Meters are manipulated via a remote by installing a circuit inside the meter so that the meter can be slowed down at any time. This kind of modification can evade external inspection attempts because the meter is always correct unless the remote is turned on.

=== Physical obstruction ===

This type of tampering is done to electromechanical meters with a rotating element. Foreign material is placed inside the meter to obstruct the free movement of the disc. A slower rotating disk signals less energy consumption.

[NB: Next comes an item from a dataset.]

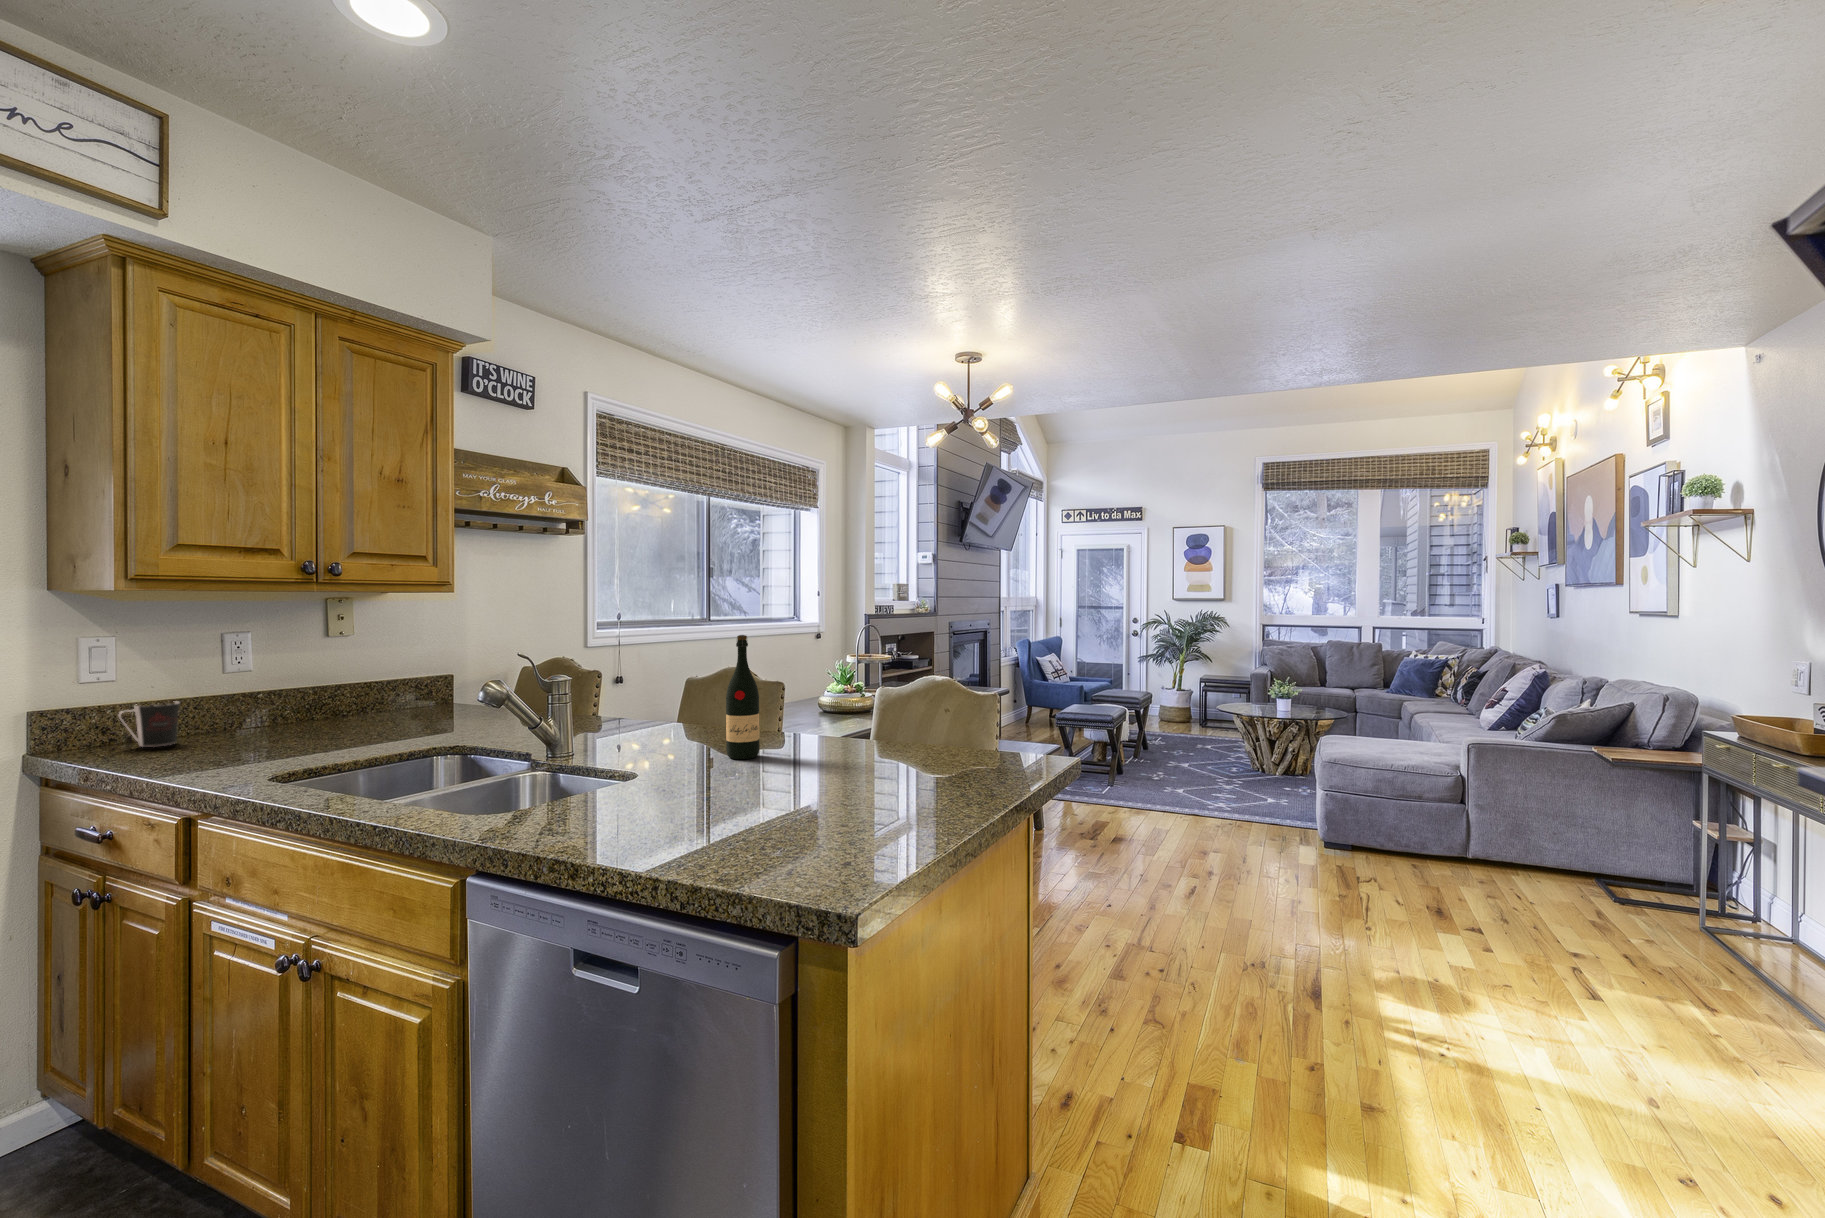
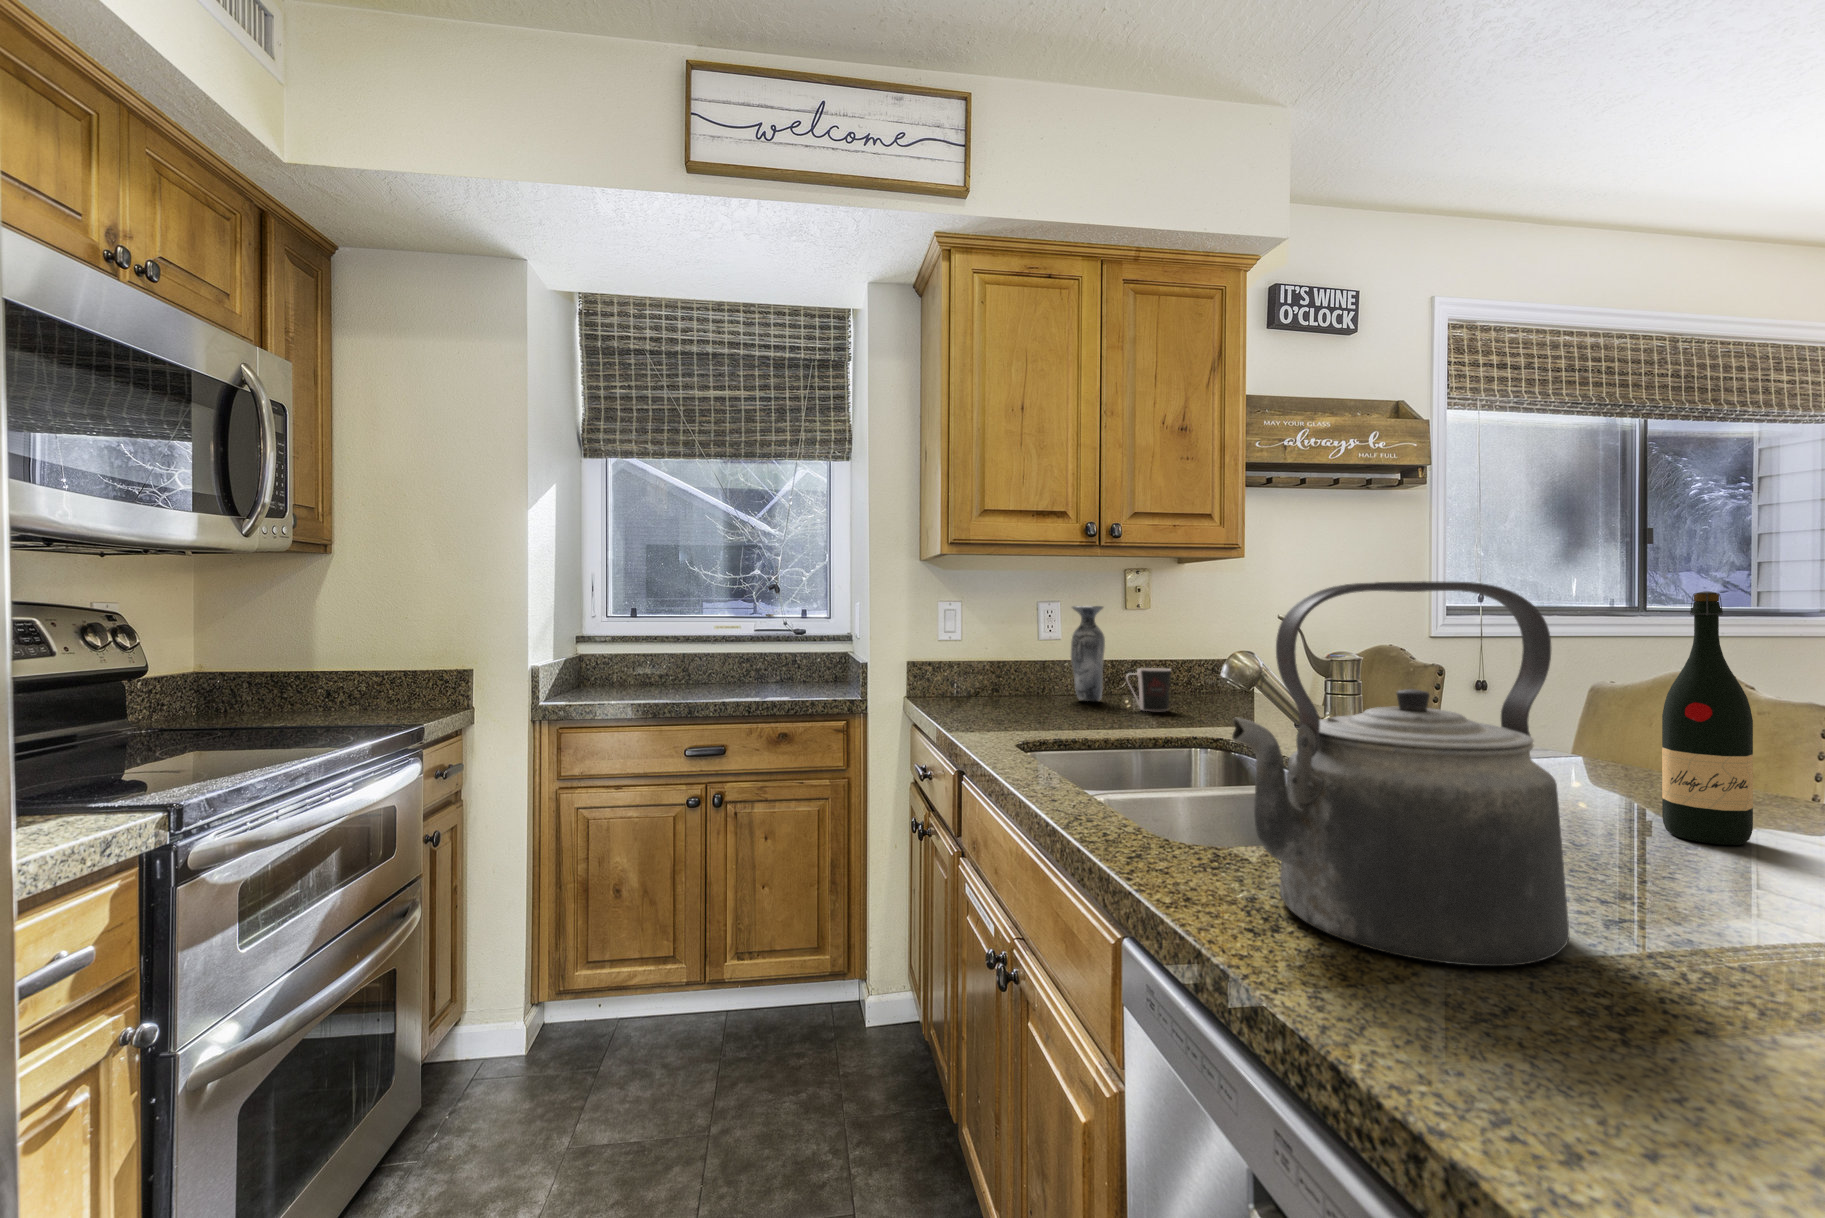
vase: none [270,636,311,730] -> present [1071,606,1105,701]
kettle: none [547,646,699,837] -> present [1232,581,1569,966]
coffee cup: present [118,702,179,747] -> present [1126,668,1171,711]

=== ESD attack on electronic meter ===

ESD tampering is done on electronic meter to make it either latent damage or permanent damage. Detection can be done correctly in high end meters only.

== Detection ==

A number of approaches to detect electricity theft have been proposed. The predominant direction in research and development is employing artificial intelligence, and in particular machine learning methods, to detect customers that steal electricity.

== By country ==
According to the annual Emerging Markets Smart Grid: Outlook 2015 study by the Northeast Group, LLC, the world loses US$89.3 billion annually to electricity theft. The highest losses were in India ($16.2 billion), followed by Brazil ($10.5 billion) and Russia ($5.1 billion).

=== Brazil ===
Brazil is South America's largest single energy user, accounting for around 36% of total energy consumption. The incidence of energy theft is roughly 15%, and it exceeds 50% in the country's north. ' Electricity theft cost BRL 6.5 billion (about €1.15 billion) in 2020 alone.'

=== India ===
President of Northeast Group Ben Gardner stated: "India loses more money to theft than any other country in the world. The state of Maharashtra—which includes Mumbai—alone loses $2.8 billion per year, more than all but eight countries in the world. Nationally, total transmission and distribution losses approach 23% and some states' losses exceed 50%."

=== Pakistan ===

In Karachi, a parallel power supply has been running for years as a result of electricity theft. In 2013, it was declared in the Senate of Pakistan, that Pakistan had lost Rs90 billion (equivalent to ₨ billion in ) in the last 5 years to electricity theft and line losses.

=== Turkey ===
In Turkey electricity theft is mainly concentrated in the Southeastern and Eastern Anatolia regions, meanwhile in the Aegean Region it has the lowest prevalence. Dicle and Van Gölü companies were the most heavily effected electricity distributors in the country. In 2020 Mardin (72.7%), Şırnak (70.9%) and Diyarbakır (65.4%) provinces have had the highest use of stolen electricity. In contrast Denizli (1.3%) have had the lowest prevalence among Turkish provinces with regard to electricity theft.

The cost of the electricity theft is compensated nationally, where users in every province pay an equal amount of electricity theft tax, independent from the prevalence of theft in respective province. Since 2013 there had been efforts to regionalize the theft tax, but these were not implemented. The national tax system is planned to be continued until the end of 2025.

== In popular culture ==

Katiyabaaz (Powerless), a 2014 Indian documentary film, dealt with issue of power theft in the city of Kanpur, Uttar Pradesh.